## Estratto
L’SBU, il servizio di intelligence militare dell’Ucraina, ha detto di aver attaccato il ponte di Crimea, un’infrastruttura molto importante per l’esercito russo: collega la Russia con i territori che ha annesso illegalmente nel 2014 ed è quindi un punto di passaggio essenziale per armi, esercito e merci che dalla Russia raggiungono il fronte nel sud-est dell’Ucraina. L’attacco ha colpito le fondamenta del ponte con degli esplosivi, ma l’entità dei danni non è ancora chiara. Martedì mattina le operazioni russe sul ponte sono state interrotte per tre ore, tra le 4 e le 7.

Lo stesso ponte era già stato danneggiato da due precedenti attacchi da parte dell’Ucraina: il primo a ottobre del 2022 e il secondo a luglio del 2023. Entrambi avevano causato danni alla struttura, ma senza comprometterne del tutto la viabilità.

Il ponte è lungo circa 18 chilometri e attraversa lo stretto di Kerch (è chiamato per questo anche ponte di Kerch). Oltre che militare e strategico, ha anche un forte valore simbolico per la Russia: Vladimir Putin presenta la Crimea come territorio russo, e nella propaganda del regime il ponte è diventato un simbolo di questo legame.

(Fonti dei documenti in testo semplice)
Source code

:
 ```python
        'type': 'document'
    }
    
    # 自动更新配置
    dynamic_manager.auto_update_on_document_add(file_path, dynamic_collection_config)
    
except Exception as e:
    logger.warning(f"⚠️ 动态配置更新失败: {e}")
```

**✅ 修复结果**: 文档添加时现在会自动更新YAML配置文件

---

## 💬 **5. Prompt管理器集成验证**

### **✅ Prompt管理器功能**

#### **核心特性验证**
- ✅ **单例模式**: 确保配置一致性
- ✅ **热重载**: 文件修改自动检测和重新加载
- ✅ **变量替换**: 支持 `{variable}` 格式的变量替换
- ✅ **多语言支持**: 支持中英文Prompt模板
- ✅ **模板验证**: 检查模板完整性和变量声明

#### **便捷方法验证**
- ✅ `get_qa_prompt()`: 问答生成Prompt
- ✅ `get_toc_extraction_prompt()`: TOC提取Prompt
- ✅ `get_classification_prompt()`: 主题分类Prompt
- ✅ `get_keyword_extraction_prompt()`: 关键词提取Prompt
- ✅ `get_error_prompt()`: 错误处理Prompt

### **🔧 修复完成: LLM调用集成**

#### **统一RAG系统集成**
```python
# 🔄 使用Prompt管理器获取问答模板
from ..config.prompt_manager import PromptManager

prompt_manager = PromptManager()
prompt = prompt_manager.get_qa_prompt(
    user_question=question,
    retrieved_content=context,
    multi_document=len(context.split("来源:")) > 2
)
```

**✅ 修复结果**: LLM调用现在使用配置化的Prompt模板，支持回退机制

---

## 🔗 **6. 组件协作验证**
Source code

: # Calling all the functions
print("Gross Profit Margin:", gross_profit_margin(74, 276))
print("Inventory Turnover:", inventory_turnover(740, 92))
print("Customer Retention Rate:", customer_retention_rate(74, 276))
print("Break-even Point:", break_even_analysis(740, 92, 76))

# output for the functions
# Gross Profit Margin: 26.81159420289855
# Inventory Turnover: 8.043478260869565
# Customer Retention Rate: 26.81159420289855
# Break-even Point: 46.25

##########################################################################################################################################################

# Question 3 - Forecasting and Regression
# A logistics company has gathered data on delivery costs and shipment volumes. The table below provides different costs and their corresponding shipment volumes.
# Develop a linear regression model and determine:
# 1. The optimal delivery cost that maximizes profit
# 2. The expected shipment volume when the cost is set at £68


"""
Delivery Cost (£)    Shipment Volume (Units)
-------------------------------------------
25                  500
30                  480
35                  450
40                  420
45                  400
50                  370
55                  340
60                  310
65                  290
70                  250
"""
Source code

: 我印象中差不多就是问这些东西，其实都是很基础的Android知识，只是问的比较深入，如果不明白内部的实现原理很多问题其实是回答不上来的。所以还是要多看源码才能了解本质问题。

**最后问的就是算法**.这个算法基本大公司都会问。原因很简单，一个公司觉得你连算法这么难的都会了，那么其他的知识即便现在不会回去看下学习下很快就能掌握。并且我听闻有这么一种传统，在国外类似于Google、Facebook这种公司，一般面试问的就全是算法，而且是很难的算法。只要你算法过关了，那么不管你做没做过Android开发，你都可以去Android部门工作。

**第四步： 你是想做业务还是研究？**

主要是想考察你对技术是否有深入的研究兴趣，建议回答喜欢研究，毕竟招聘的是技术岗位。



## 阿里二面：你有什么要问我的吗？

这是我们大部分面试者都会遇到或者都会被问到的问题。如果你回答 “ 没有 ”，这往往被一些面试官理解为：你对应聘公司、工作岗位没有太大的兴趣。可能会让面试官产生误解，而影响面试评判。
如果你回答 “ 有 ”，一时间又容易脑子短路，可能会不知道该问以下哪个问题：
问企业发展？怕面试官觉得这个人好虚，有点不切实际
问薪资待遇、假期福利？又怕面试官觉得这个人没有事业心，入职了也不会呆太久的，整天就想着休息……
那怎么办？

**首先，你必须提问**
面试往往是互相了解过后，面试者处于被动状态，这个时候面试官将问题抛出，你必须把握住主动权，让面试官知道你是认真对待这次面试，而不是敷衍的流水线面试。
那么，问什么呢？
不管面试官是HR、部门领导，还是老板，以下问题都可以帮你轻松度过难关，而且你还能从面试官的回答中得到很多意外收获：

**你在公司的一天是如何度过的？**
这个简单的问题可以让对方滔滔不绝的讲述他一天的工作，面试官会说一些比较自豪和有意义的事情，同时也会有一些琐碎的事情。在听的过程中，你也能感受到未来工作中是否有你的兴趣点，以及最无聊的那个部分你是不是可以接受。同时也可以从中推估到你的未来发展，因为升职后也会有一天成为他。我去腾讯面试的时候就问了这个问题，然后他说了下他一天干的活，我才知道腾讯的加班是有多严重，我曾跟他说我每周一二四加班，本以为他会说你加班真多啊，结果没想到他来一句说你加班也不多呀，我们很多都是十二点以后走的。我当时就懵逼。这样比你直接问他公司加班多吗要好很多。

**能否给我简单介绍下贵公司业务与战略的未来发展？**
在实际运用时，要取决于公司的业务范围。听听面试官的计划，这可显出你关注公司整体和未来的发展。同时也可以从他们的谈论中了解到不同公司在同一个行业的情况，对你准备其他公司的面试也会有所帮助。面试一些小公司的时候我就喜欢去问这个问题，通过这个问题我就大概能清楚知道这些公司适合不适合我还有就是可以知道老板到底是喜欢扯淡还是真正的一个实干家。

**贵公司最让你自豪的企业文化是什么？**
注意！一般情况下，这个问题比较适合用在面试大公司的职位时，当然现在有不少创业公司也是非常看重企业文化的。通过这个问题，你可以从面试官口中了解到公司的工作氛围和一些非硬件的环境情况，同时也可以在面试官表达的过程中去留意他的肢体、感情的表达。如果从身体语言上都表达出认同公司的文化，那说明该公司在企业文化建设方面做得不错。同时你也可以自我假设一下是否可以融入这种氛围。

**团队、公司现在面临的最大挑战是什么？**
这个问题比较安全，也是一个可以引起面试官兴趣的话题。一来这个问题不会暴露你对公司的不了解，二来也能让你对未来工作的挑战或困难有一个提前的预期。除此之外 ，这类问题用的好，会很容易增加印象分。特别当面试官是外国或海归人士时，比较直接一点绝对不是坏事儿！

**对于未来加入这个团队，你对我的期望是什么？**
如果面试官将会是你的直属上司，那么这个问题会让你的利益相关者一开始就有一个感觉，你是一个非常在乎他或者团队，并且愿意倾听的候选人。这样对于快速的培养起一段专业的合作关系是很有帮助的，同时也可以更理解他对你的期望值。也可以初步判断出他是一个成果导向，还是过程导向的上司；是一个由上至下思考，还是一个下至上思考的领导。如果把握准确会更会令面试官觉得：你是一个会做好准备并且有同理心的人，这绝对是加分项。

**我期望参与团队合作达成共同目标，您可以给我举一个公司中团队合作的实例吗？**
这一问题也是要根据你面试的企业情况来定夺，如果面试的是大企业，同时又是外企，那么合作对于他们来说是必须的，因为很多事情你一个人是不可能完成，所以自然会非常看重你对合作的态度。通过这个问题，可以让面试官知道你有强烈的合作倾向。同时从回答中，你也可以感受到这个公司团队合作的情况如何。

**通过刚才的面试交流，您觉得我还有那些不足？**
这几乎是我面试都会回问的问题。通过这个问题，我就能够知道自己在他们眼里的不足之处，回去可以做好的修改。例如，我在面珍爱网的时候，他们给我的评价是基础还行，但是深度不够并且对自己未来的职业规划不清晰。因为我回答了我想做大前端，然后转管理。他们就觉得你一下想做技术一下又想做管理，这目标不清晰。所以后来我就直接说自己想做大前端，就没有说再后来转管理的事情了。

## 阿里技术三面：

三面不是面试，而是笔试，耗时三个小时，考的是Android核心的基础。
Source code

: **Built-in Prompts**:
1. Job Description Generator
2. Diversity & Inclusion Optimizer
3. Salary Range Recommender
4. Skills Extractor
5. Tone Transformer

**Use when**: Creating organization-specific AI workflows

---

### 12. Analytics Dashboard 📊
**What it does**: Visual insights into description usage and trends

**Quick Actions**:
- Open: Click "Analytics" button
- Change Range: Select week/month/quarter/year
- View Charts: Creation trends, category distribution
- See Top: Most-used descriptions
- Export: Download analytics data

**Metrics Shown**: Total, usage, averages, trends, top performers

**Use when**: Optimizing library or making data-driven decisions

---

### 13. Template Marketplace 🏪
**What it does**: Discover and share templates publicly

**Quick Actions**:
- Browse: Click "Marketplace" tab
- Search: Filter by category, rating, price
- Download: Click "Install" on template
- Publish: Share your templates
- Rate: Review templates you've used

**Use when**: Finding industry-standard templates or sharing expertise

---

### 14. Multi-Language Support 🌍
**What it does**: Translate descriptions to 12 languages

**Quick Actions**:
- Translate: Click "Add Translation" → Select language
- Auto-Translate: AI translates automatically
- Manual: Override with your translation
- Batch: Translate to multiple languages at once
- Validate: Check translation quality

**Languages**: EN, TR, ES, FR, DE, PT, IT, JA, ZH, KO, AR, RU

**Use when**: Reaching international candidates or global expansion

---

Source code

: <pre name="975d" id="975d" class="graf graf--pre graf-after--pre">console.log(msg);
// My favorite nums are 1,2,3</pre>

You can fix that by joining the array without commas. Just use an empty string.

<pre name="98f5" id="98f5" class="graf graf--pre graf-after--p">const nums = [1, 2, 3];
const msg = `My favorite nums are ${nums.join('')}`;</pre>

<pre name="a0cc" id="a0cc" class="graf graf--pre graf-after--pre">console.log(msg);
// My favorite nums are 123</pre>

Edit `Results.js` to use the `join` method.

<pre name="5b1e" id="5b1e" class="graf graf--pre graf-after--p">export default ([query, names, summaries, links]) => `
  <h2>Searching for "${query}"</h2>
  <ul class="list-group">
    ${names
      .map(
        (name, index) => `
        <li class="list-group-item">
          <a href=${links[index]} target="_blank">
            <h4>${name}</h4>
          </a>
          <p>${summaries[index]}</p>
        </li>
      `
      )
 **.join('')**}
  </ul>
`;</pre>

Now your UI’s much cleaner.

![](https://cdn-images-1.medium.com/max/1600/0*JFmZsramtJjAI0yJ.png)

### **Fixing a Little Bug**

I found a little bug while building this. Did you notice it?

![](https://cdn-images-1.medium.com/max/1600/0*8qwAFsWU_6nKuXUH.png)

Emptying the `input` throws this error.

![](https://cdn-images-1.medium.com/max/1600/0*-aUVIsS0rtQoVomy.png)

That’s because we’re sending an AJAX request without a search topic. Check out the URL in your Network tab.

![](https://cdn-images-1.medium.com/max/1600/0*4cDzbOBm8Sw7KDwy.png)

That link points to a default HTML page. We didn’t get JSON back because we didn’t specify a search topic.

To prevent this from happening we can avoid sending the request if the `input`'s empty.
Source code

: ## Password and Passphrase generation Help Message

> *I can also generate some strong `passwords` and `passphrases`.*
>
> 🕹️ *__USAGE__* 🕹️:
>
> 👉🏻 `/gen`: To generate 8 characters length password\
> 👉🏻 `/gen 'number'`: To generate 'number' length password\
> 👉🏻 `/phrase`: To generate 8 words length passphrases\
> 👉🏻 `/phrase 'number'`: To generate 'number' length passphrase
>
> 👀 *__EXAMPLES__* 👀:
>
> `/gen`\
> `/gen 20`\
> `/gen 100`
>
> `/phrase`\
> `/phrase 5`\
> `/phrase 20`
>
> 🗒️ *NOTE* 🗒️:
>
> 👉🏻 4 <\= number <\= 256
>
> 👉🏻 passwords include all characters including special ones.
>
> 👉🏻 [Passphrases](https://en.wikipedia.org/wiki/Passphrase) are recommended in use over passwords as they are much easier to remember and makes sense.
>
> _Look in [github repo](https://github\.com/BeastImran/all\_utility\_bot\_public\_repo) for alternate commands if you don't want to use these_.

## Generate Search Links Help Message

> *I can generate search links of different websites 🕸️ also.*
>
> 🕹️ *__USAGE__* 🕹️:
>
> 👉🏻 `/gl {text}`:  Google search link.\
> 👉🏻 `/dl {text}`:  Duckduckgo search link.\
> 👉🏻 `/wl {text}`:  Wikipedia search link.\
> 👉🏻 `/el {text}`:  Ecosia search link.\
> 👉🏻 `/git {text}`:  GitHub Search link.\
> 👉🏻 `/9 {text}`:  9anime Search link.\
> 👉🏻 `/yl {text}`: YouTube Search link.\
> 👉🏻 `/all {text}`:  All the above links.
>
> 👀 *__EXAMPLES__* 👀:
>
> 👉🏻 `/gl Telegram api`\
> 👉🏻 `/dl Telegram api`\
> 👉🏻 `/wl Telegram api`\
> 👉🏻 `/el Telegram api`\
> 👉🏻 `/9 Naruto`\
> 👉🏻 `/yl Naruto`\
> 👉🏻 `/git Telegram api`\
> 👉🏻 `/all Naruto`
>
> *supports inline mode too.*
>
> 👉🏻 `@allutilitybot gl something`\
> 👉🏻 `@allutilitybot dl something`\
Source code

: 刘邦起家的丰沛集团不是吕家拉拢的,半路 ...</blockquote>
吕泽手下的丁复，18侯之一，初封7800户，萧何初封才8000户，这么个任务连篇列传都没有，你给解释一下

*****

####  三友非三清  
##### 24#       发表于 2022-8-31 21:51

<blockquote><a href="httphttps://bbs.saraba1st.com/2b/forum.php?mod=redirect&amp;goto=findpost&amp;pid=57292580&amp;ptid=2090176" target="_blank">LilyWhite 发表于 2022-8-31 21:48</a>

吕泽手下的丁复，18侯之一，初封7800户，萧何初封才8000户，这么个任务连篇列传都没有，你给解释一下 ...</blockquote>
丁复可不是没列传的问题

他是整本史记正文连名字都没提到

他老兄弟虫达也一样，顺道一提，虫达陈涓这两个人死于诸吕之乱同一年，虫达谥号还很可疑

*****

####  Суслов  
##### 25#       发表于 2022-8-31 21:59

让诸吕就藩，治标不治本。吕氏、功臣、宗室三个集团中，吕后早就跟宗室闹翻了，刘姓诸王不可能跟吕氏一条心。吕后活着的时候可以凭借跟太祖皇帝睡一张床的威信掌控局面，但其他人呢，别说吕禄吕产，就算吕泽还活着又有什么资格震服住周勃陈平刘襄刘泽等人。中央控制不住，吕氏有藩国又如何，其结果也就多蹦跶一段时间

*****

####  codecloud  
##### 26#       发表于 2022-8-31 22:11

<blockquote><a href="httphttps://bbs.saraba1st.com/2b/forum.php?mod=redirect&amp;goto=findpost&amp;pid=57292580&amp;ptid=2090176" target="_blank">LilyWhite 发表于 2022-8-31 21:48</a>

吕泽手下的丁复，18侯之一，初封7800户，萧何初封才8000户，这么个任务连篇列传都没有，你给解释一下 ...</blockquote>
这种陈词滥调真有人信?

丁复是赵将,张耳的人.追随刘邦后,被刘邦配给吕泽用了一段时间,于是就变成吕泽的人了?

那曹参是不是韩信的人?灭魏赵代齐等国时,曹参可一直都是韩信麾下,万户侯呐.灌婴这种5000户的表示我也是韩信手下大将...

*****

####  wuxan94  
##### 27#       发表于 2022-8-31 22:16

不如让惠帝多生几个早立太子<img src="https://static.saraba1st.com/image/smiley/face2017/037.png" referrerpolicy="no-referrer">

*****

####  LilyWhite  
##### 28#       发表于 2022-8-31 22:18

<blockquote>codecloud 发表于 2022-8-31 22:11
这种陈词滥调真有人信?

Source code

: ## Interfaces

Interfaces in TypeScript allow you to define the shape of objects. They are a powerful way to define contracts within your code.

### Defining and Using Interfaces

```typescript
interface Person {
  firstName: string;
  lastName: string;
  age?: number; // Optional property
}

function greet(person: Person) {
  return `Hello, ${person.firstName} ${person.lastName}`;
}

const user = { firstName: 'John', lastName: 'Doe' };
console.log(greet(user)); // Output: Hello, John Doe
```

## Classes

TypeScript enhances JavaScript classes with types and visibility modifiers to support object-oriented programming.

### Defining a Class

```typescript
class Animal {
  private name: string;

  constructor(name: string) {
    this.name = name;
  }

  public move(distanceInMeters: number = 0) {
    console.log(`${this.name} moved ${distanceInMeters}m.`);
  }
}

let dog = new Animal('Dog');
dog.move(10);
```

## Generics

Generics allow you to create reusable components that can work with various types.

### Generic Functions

## Domande sul materiale
[a] Riassuma in due frasi il testo sul ponte di Crimea.
[b] Prosegua il testo sul ponte di Crimea a partire dall’ultima frase riportata.

## Le sue risposte
[a] L’SBU, il servizio di intelligence militare ucraino, ha dichiarato di aver colpito con esplosivi le fondamenta del ponte di Crimea, passaggio essenziale per armi, esercito e merci russe dirette al fronte, causando danni di entità ancora non chiara e un’interruzione di tre ore delle operazioni russe martedì mattina. Il ponte, lungo circa 18 chilometri sullo stretto di Kerch, era già stato danneggiato da attacchi ucraini nell’ottobre 2022 e nel luglio 2023 e ha per la Russia anche un forte valore simbolico.

[b]
L’attacco al ponte è avvenuto a soli due giorni di distanza da un grande successo militare e di intelligence dell’Ucraina: domenica l’SBU ha compiuto il più ambizioso attacco con droni in territorio russo dall’inizio della guerra, che ha colpito almeno due basi aeree e distrutto caccia e bombardieri. L’attacco ha danneggiato in maniera seria le capacità aeree russe e ha avuto anche un notevole valore simbolico, perché ha colpito in profondità nel territorio russo, dopo un’operazione di intelligence durata più di un anno.